Горохов выпучил глаза, топнул под столом ногой и нарочно прибавил громкости:
У моей у бестолковой На губе висит целковый! Во, какая лешая, Куды деньги вешая!Иван Никифорович, ни на кого не глядя, вылез из-за стола.
— Что с тобой, Никифорович? — спросил Сашка. — Нехорошо?
— Оставь его, — сказал Зуев, прибирая посуду.
Иван Никифорович обернулся — растительность на его лице была мокрой от слез.
— Вот вы сказали, мне все дороги открыты, — проговорил он. — А они у меня все закрыты… На учете в отделении состою. Как хронический алкоголик. А отчего, отчего, полюбопытствуйте, отчего я алкоголик? В связи с распадом семьи! Детки выросли, стал я не нужен. Изгнали. Живу где придется. Поначалу карабкался. Думал, наработаю маней-маней, куплю кооператив. Ан нет… Что ни наработаю, все мимо, мимо. Приду к бывшей супруге, в террариум этот… — Он замычал, замотал головой. — Выложу на стол банкноты — миленький, хорошенький, а через неделю… В шею миленького, в шею хорошенького!..
— Вот оно как делается-то… — потрясенно вымолвил Горохов. — А ежли, Вань, взять дрын, да дрыном?
— Это будет началом конца, — горько сказал Иван Никифорович. — А ведь я в Строгановском учился! Надежды подавал…
Слушатели, проникнувшись состраданием, заговорили в осуждение современных женщин. Сашка рассказал свое:
— Я Людке один раз устроил. Замочила она мою робу в корыте. День киснет, два киснет. Неделя прошла, ей все некогда. Тухлятиной от корыта несет на весь этаж.

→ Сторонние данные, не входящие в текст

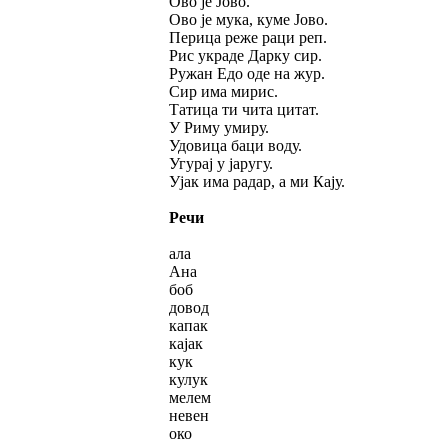
Ово је Јово.
Ово је мука, куме Јово.
Перица реже раци реп.
Рис украде Дарку сир.
Ружан Едо оде на жур.
Сир има мирис.
Татица ти чита цитат.
У Риму умиру.
Удовица баци воду.
Угурај у јаругу.
Ујак има радар, а ми Кају.
Речи
ала
Ана
боб
довод
капак
кајак
кук
кулук
мелем
невен
око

— Взял бы да сам простирнул, — сказал Горохов.
— Да… Взял я две пачки дрожжей, бухнул в корыто. К утру эта квашня подошла. Да как поперла! Прет и прет. Сам испугался. Затопило все к черту! Скандал вплоть до участкового. Штрафанул на чирик.

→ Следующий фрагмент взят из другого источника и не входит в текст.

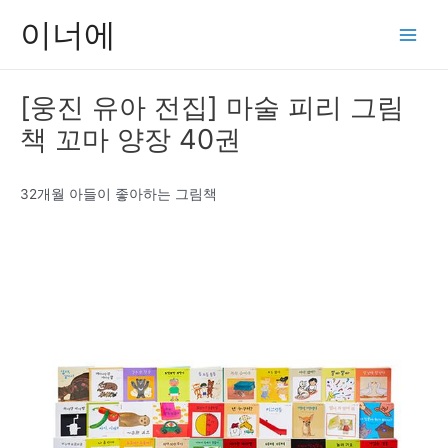
콘
이너에
텐
Main
츠
Men
로
[웅진 유아 전집] 마술 피리 그림
건
책 꼬마 양장 40권
너
뛰
기
32개월 아들이 좋아하는 그림책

— Это сколько? — нахмурил брови Горохов.
— Червонец.
— Я бы тебе на сотельную оштраховал!
— Ты бы! Лежи себе!
— А ты?
Сашка взял ключ у Зуева и отправился звонить Людмиле.
Александр и Людмила Брагины родом были с Орловщины. В Москву они приехали вместе с другом Степой, тихим, услужливым малым. Брагины получили комнату в коридорном доме, Степа поселился с одиночками, в комнате на четверых, — естественно, что он дневал и ночевал у Брагиных. Сашку в последнее время общество его стало тяготить. Он слегка догадывался о чувствах Степы к Людмиле, но повода ревновать не было. Сейчас, позвонив в общежитие, этот повод он получил. Дежурная, ходившая звать Людмилу, сообщила не без усмешки, что дверь ей не открыли и даже погасили свет. Дальнейшее дорисовало Сашкино воображение. Ждать до понедельника и мучиться подозрениями оказалось выше его сил. Вернувшись в палату, он объявил:
— Прощайте, товарищи, все по местам.
— Ты что это удумал? — спросил Горохов.
— Ухожу.
— Не сходи с ума, — сказал Зуев. — Ведь мы же договорились, Саша?
— Надо мне.
Иван Никифорович схватил его за руку:
— Саша, не делайте глупостей! Вы сейчас в таком состоянии, что… Товарищ Ягодка, вы у нас старший, нельзя его отпускать в таком состоянии, ни в коем случае!
— Брагин, никуда не пойдешь! — В голосе Ягодки послышались начальственные ноты.
— Отстаньте! Как сказал, так и будет!